Enviada em 04/06/2020

A teoria do Possibilismo geográfico, defendida pelo geógrafo Paul de La Blache, afirma que os seres humanos são capazes de modificar suas realidades a partir de suas técnicas. De modo que, ao ocorrer a elevação do êxodo da mão de obra qualificada no Brasil, esse país tem redução da possibilidade de desenvolver conhecimentos avançados, os quais poderiam ser utilizados como mecanismo para melhoria da situação brasileira atual. Tal emigração é ocasionada pela crise econômica presente no país e se configura como um empecilho ao desenvolvimento do mesmo.

É notório que a recessão econômica, enfrentada pela sociedade brasileira desde 2014, implica na redução de gastos em vários setores, dentre eles, o de pesquisas científicas. Por conseguinte, profissionais passaram a não receber investimentos em seus projetos que, segundo a teoria possibilista, seriam necessários à continuidade de suas atividades. Em decorrência disso, pesquisadores precisam, por vezes, destinar recursos por conta própria, os quais podem ser insuficientes para a conclusão de projetos. Tal insuficiência não só inviabiliza o avanço de pesquisas mas intensifica a atratividade de países desenvolvidos a essa mão de obra.

Consequentemente, essa atração eleva os índices de emigração de pesquisadores brasileiros. De acordo com dados da Receita Federal, entre 2014 e 2016, período de agravamento da crise econômica, esse êxodo avançou em cerca de 30%. Tal avanço é um fator que retarda o desenvolvimento econômico do Brasil, pois as inovações tecnológicas geradas através desses projetos científicos iriam fornecer ao país recursos superiores aos investidos para a construção dos mesmas, além da possibilidade dessas comporem um eixo lucrativo capaz de amenizar a recessão financeira.

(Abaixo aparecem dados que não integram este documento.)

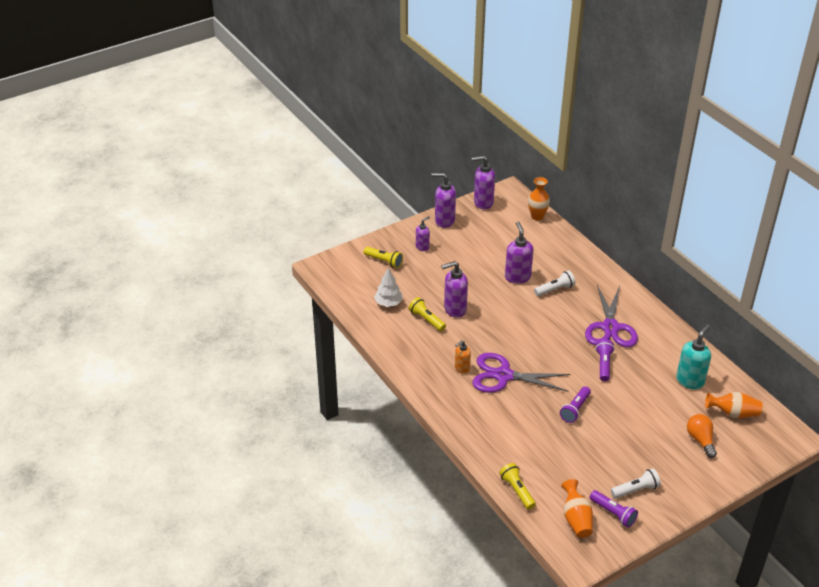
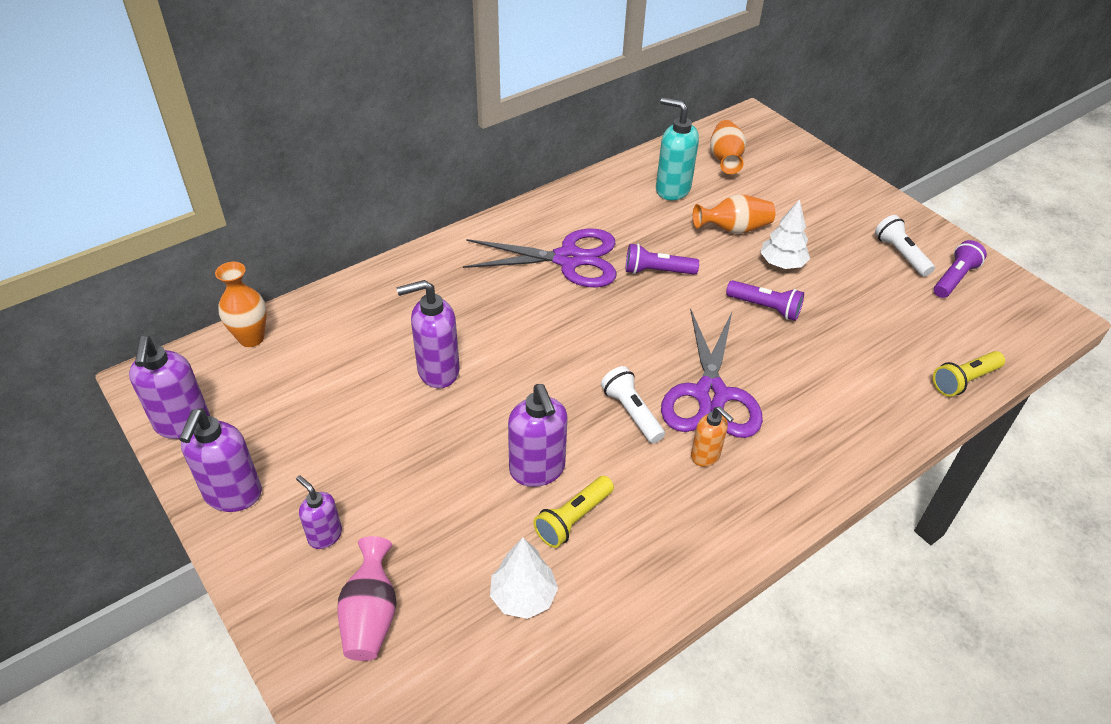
camera: 95 degrees left, 5 degrees up
(384, 261) = (370, 615): yellow flashlight -> pink vase
(555, 289) = (474, 320): white flashlight -> white flashlight (631, 412)
(576, 519) = (984, 316): orange vase -> orange vase (734, 229)
(618, 424) = (782, 263): none -> white tree
(700, 440) = (784, 190): orange light bulb -> none

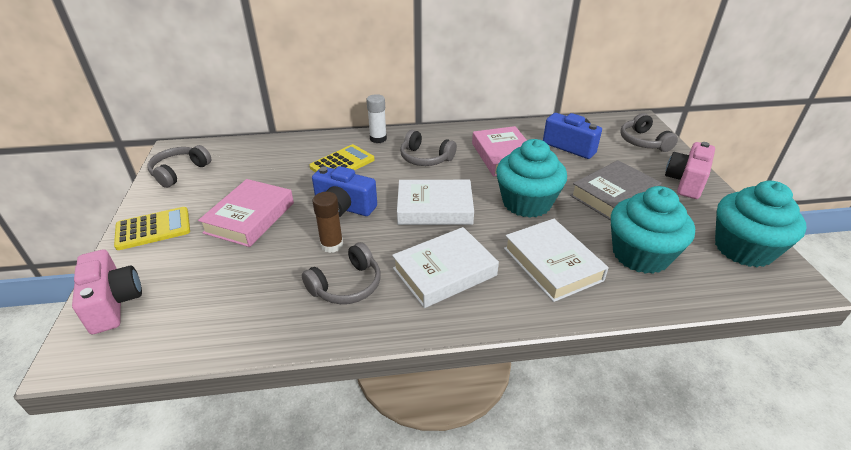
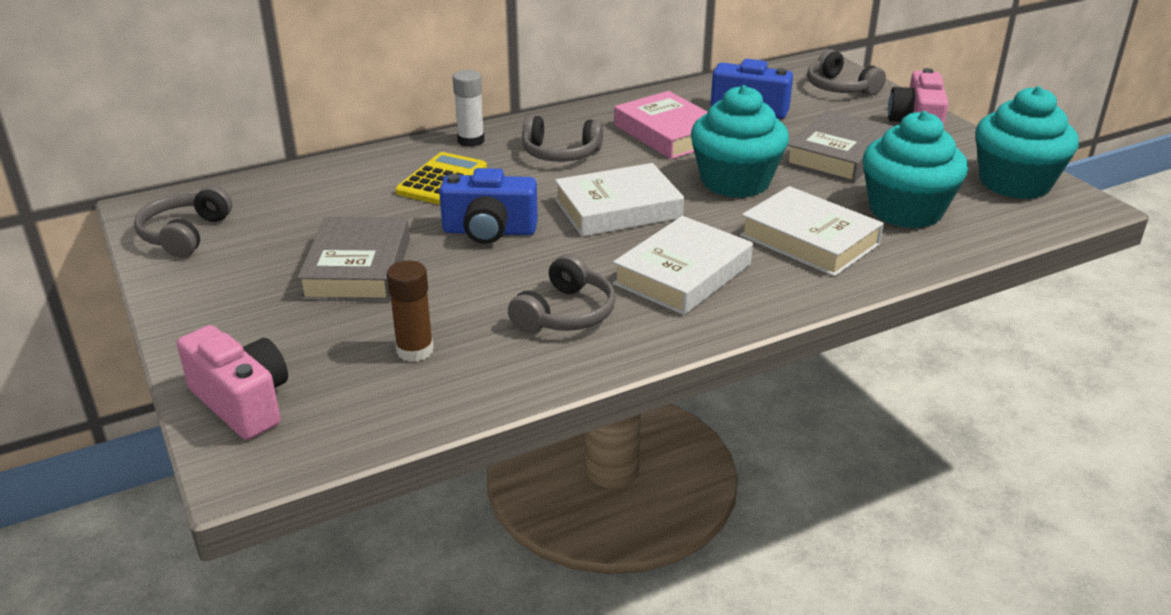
camera: 20 degrees left, 5 degrees down
(153, 229) = (215, 310): yellow calculator -> none
(250, 217) = (358, 268): pink book -> grey book
(332, 245) = (508, 276): brown glue stick -> brown glue stick (415, 350)

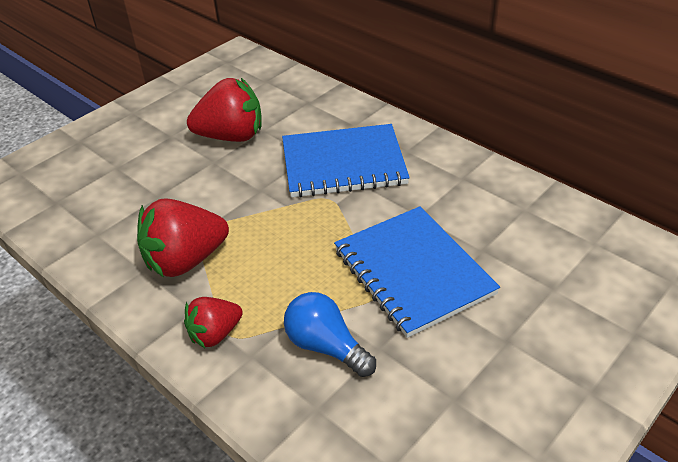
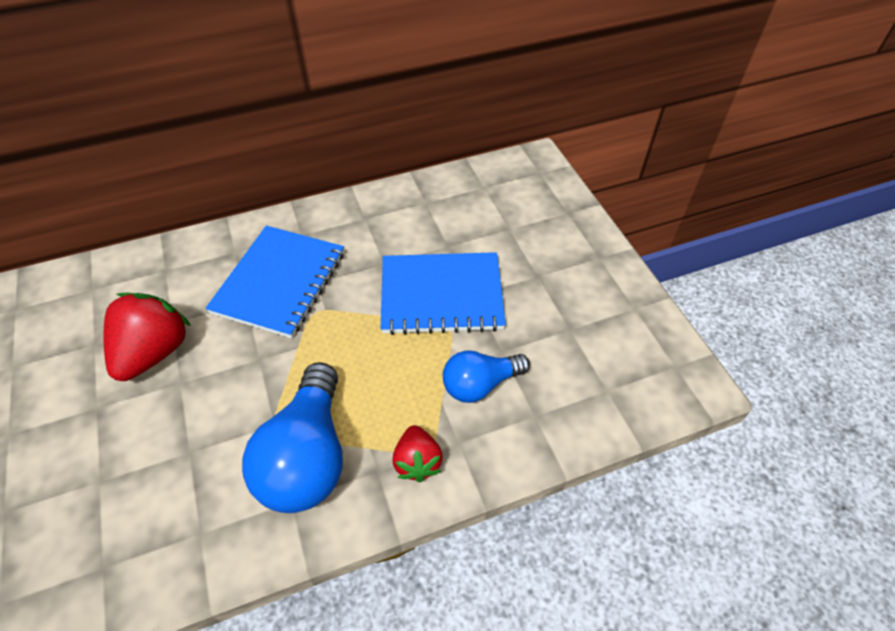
camera: 65 degrees left, 10 degrees up
(185, 260) = (307, 456): red strawberry -> blue light bulb

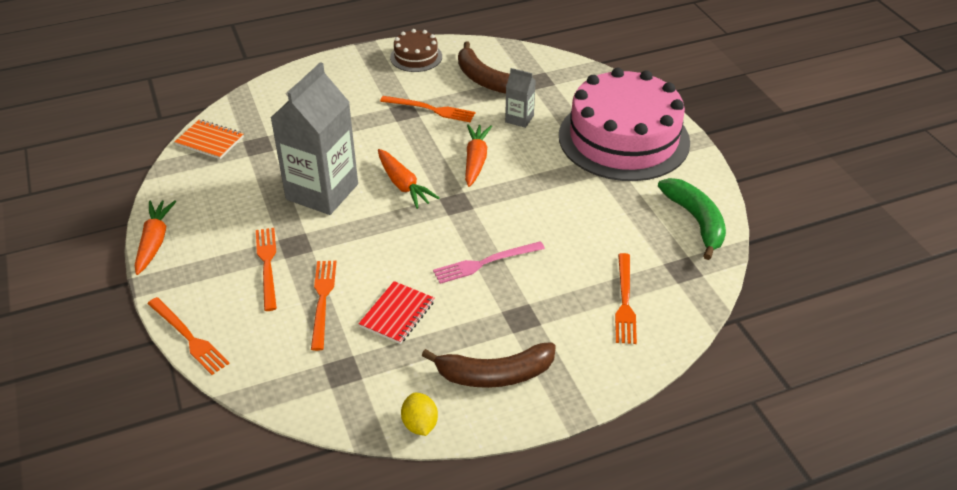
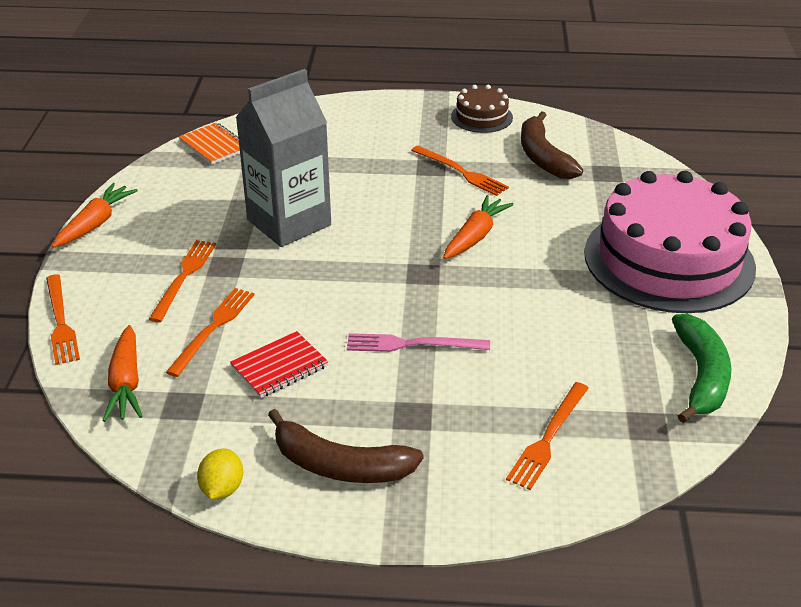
camera: 25 degrees right, 5 degrees down
(403, 185) = (378, 239): orange carrot -> orange carrot (126, 383)
(519, 119) = (555, 206): grey carton -> none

Portanto, o Ministério da Educação deve ampliar os recursos voltados para projetos, principalmente os da área tecnológica, uma vez que esses podem desenvolver produtos de alto valor agregado, capazes de diminuir os efeitos da crise econômica brasileira. Ademais, tal investimento forneceria a profissionais o auxílio que esses buscam em outros países para o desenvolvimento de suas carreiras. Reduzindo, dessa forma, o êxodo da mão de obra qualificada que, conforme defendia o geógrafo Paul de La Blache, dificulta a melhoria da realidade do Brasil.